Can Llama-3_3-Nemotron-Super-49B-v1_5 be converted to ONNX?

DRIVE OS Version: 7.0.3

Issue Description:
I am using DriveOS LLm SDK 0.0.3.4 to convert Llama-3_3-Nemotron-Super-49B-v1_5 from .safetensors to .onnx. This is an intermediate step before converting to the .engine format for using with TensorRT. I followed the instruction in export/README.md to setup the environment. When running

python3 llm_export.py …

I get this error:

File “/home/ilya_druker/.cache/huggingface/modules/transformers_modules/origin/modeling_decilm.py”, line 956, in forward
raise NotImplementedError("DeciLMModel does not support legacy cache format, please use a newer "
NotImplementedError: DeciLMModel does not support legacy cache format, please use a newer transformers version or use VariableCache explicitly (see import in this file).

The support for Nemotron model is not fully enabled in the standard repositories like Transformers. Therefore, the custom scripts are shipped together with the Nemotron data files, and they are called from the standard repositories as a “remote code”. That’s the reason of the above error: the structure VariableCache is defined in these custom scripts and NOT known to DriveOS LLM SDK scripts!

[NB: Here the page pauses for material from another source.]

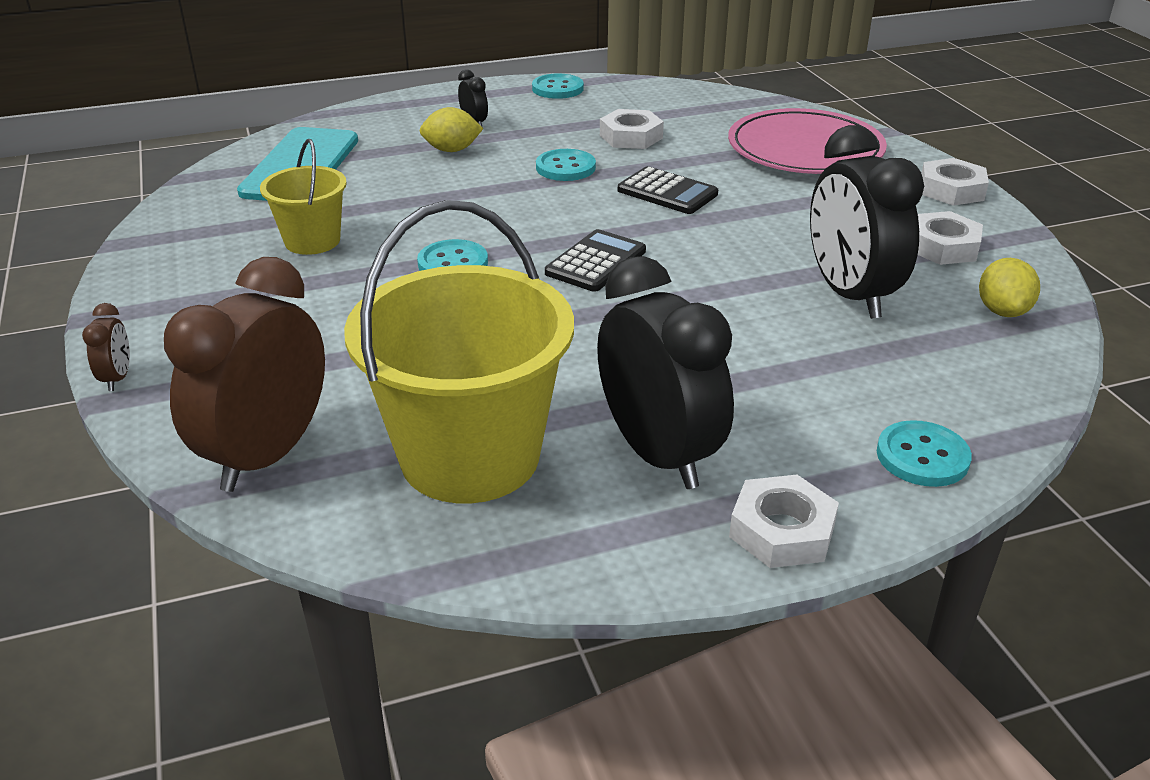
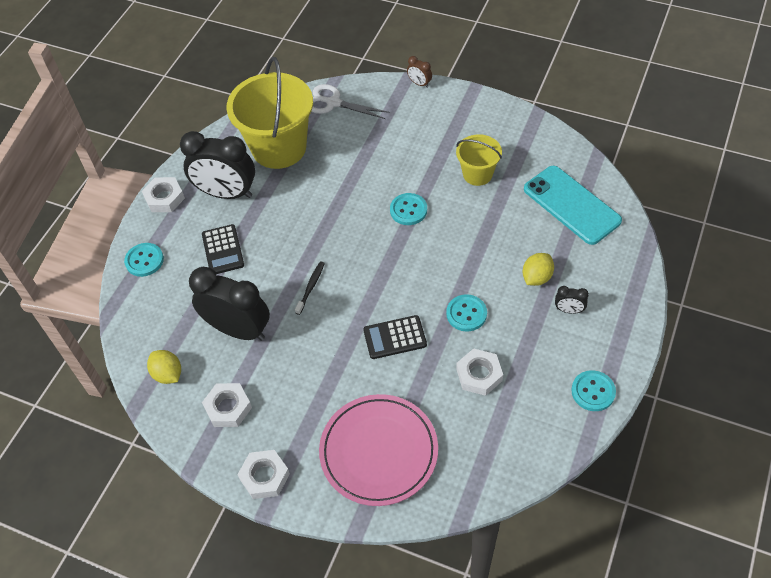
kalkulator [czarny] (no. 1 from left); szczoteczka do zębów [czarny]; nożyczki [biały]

I tried to solve the issue by copying over all the custom scripts from Nemotron to
driveos_llm_sdk-0.0.3.4/export/utils/

Then I replaced DynamicCache by VariableCache in export_utils:

from .variable_cache import VariableCache

...

cache = VariableCache(config = config)

torch_to_onnx(
    model,
    (dummy_input_ids, {
        "past_key_values": cache,
        **extra_inputs
    }),
    output_dir,
    "model.onnx",
    input_names=input_names + list(extra_inputs.keys()),
    output_names=output_names,
    dynamic_axes=dynamic_axes | extra_dyn_axes,
)

After running again python3 llm_export.py I get the following error:

    outs = ONNXTracedModule(
  File "/mnt/homedirs/ilya_druker/Workspaces/driveos_llm_sdk-0.0.3.4/export/Condaspaces/drive_llm_sdk/lib/python3.10/site-packages/torch/nn/modules/module.py", line 1553, in _wrapped_call_
impl                                                                                                                                                                                            return self._call_impl(*args, **kwargs)
  File "/mnt/homedirs/ilya_druker/Workspaces/driveos_llm_sdk-0.0.3.4/export/Condaspaces/drive_llm_sdk/lib/python3.10/site-packages/torch/nn/modules/module.py", line 1562, in _call_impl
    return forward_call(*args, **kwargs)
  File "/mnt/homedirs/ilya_druker/Workspaces/driveos_llm_sdk-0.0.3.4/export/Condaspaces/drive_llm_sdk/lib/python3.10/site-packages/torch/jit/_trace.py", line 108, in forward
    in_vars, in_desc = _flatten(args)
RuntimeError: Only tuples, lists and Variables are supported as JIT inputs/outputs. Dictionaries and strings are also accepted, but their usage is not recommended. Here, received an input
of unsupported type: VariableCache

As you see, VariableCache is not recognized by Torch JIT. Seems like Nevotron cannot be converted to ONNX by using DriveOS LLM SDK. Is that right? Any alternative solution?

Dear @ilya.druker1 ,
Nemotron is not a supported model on DRIVE OS LLM sdk. The supported models are listed in table at DriveOS LLM SDK: TensorRT’s Large Language Model Inference Framework for Auto Platforms — NVIDIA DriveOS 7.0.3 Linux SDK Developer Guide

Your plan is to test Llama-3_3-Nemotron-Super-49B-v1_5 on DRIVE AGX Thor right?

Hello

I want to run the Nemotron family on Thor with TensorRT framework. For that I need to convert the models to ONNX format and then to .engine. Is there a way how to?

It looks too big to run on Thor devkit.

We are working on supporting nemotron models in future DRIVE OS LLM releases

This topic was automatically closed 14 days after the last reply. New replies are no longer allowed.